A jury convicted a Black man in a Tennessee jury room decked out in Confederate portraits, flags, and memorabilia, and a panel of high-ranking Tennessee judges ruled that this is perfectly fine.
The Tennessee Criminal Court of Appeals failed to grant a new trial to Barry Jamal Martin, in an opinion made public Tuesday. The appeal came from a conviction from the Giles County Circuit Court. Pulaski, the Giles County seat, is known as the birthplace of the Ku Klux Klan and Martin’s jury deliberated his fate in what court papers call, simply, “the Confederate Room.”
Martin was convicted of possession of cocaine, cannabis, and drug paraphernalia and sentenced to 12 years in confinement. His attorney argued he should get a new trial for many legal reasons concerning evidence, trial errors, and more. But his attorney also argued Martin should be given a new trial because jurors sitting in the “Confederate Room” were exposed to racist ideas that could have swayed their decisions.
The frosted-glass top panel of the jury room door displayed the Confederate flag and read “U.D.C. Room” in gold lettering beneath. “U.D.C” stands for United Daughters of the Confederacy, the group that supplied the memorabilia for the room. The room had two Confederate flags, portraits of Confederate leaders, and Confederate documents.
In June, Giles County and the UDC successfully won approval from the Tennessee Historical Commission to move the items from the jury room to the National Confederate Museum in the Elm Springs mansion outside of Columbia. It wasn’t immediately clear if the items had already been moved or not.

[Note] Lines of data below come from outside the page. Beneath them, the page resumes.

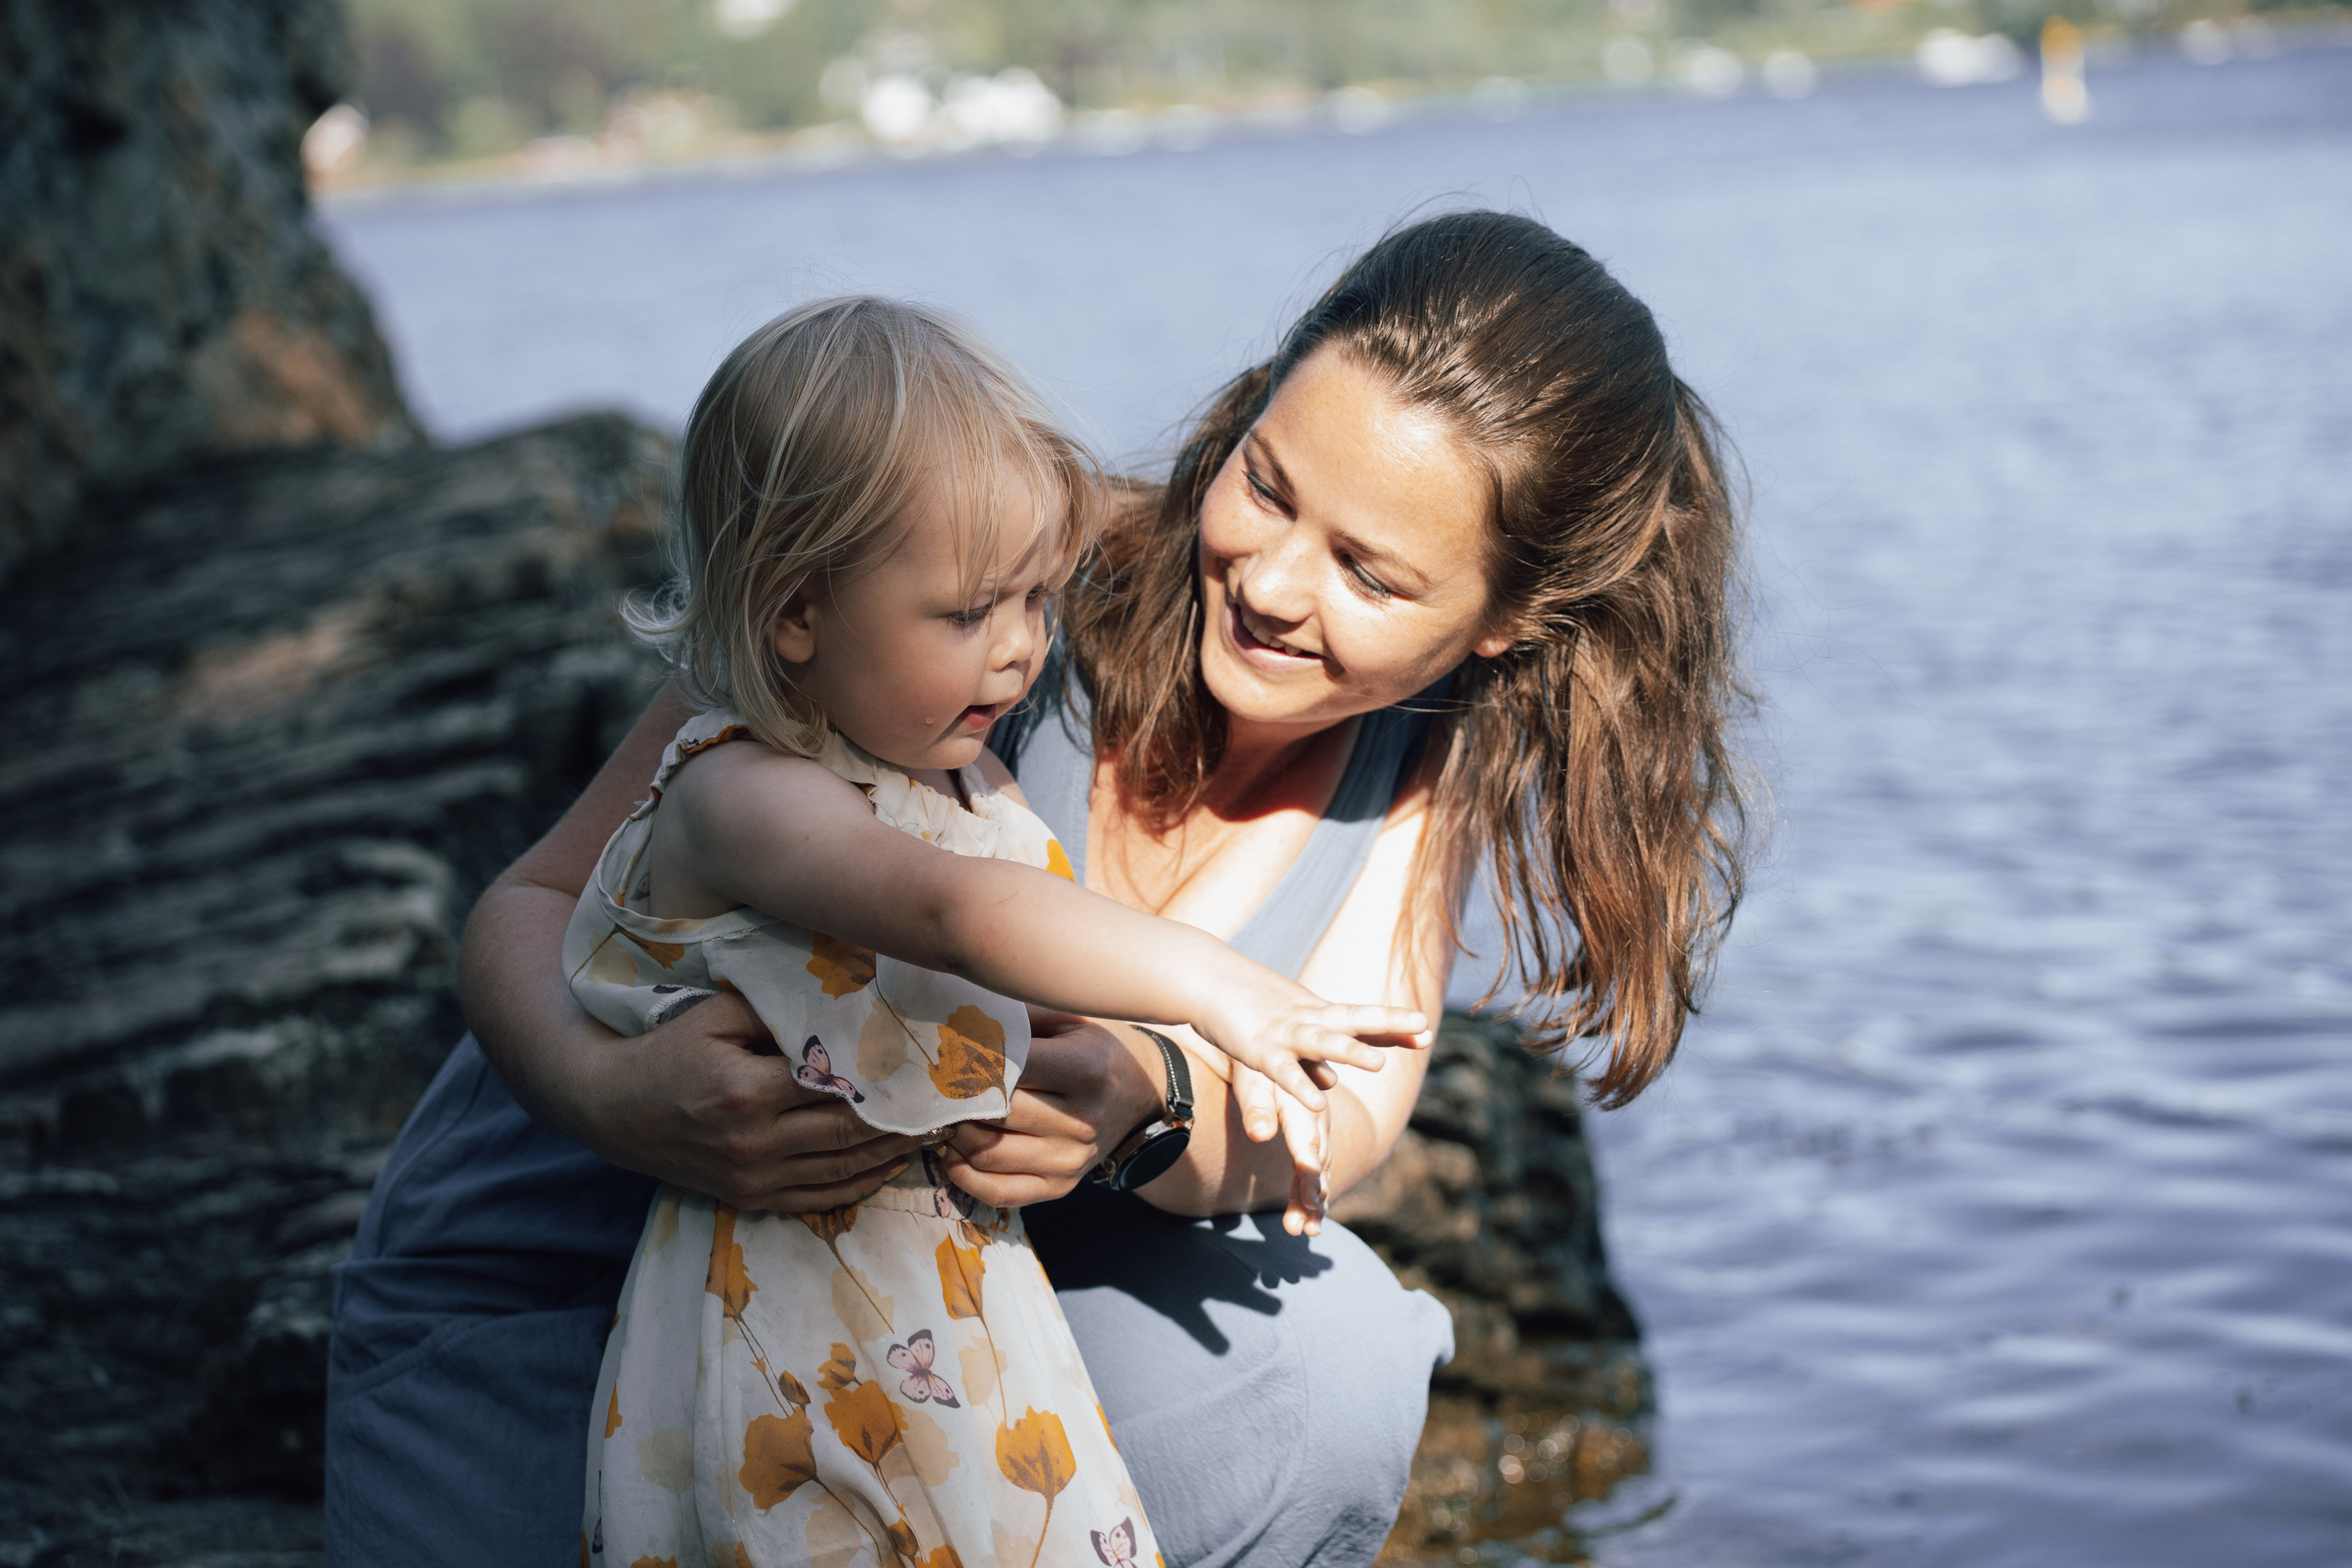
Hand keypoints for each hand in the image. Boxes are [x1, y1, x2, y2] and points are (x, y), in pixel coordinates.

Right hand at [575, 992, 922, 1211]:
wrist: (613, 1110)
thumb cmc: (669, 1050)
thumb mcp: (715, 1014)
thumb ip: (777, 1008)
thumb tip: (842, 1000)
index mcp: (748, 1091)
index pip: (837, 1086)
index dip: (888, 1080)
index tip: (929, 1069)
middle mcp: (755, 1142)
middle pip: (849, 1132)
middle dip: (906, 1120)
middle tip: (952, 1104)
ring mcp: (753, 1177)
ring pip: (842, 1170)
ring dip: (894, 1154)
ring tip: (937, 1134)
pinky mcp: (750, 1199)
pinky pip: (819, 1198)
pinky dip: (861, 1184)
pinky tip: (891, 1166)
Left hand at [937, 1009, 1162, 1207]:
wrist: (1138, 1098)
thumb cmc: (1093, 1051)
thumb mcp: (1068, 1021)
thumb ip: (1019, 1021)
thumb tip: (956, 1025)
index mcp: (1085, 1070)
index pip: (1010, 1069)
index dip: (969, 1062)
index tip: (946, 1055)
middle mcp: (1081, 1120)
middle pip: (996, 1113)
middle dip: (956, 1100)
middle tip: (936, 1086)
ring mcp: (1071, 1160)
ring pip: (988, 1155)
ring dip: (953, 1136)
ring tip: (944, 1116)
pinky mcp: (1060, 1188)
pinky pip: (997, 1192)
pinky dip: (962, 1174)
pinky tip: (953, 1151)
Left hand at [1230, 1058, 1342, 1235]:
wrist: (1270, 1048)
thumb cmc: (1256, 1065)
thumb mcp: (1253, 1080)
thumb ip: (1257, 1108)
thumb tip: (1258, 1135)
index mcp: (1305, 1107)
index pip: (1309, 1144)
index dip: (1311, 1173)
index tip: (1312, 1199)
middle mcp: (1317, 1121)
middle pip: (1318, 1165)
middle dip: (1313, 1196)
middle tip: (1305, 1227)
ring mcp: (1317, 1132)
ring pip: (1319, 1172)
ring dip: (1313, 1204)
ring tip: (1304, 1231)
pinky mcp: (1312, 1139)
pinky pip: (1315, 1171)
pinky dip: (1312, 1196)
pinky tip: (1306, 1221)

The move to remove the Confederate memorabilia came after another Black man, Tim Gilbert, won a new trial in December, arguing that the jury in his case was influenced by the items in the room. A different panel of judges with the Tennessee Court of Appeals approved the new trial and vacated his conviction.
That court decided the Confederate flag communicated Black subjugation, was government speech because it was displayed in a government courthouse, and that speech exposed the jury in the Gilbert case to “improper outside influence.”
But in the Martin case, a different panel of Appeals Court judges disagreed. Its ruling said that the “the memorabilia in the jury room did not pertain to the defendant, to any fact of the case,” or to other rules that apply to a criminal trial. Further, the panel said they questioned “whether the average citizen would recognize the portraits of Jefferson Davis or John C. Brown, the insignia for the United Daughters of the Confederacy, or the third national flag of the Confederate States of America.” However, the well-known Confederate battle flag was framed and on display in the room.
“While we certainly do not condone the presence of the memorabilia in the jury room, we conclude that the defendant failed to show that any specific extraneous prejudicial information was improperly brought to the jury’s attention or improperly brought to bear upon any juror (or grand juror),” reads the opinion. “Therefore, no unequivocal rule of law was breached.”
The Washington-based Council on American-Islamic Relations (CAIR) said Wednesday the ruling could hinder justice for other Black defendants in the future.
“The idea that a Black defendant could receive a fair trial in a room adorned with symbols of white supremacy and slavery is preposterous, and that fact should have been recognized by the court,” said CAIR national communications director Ibrahim Hooper. “This ruling may unfortunately prevent a necessary reexamination of possible unjust, biased convictions of Black defendants.”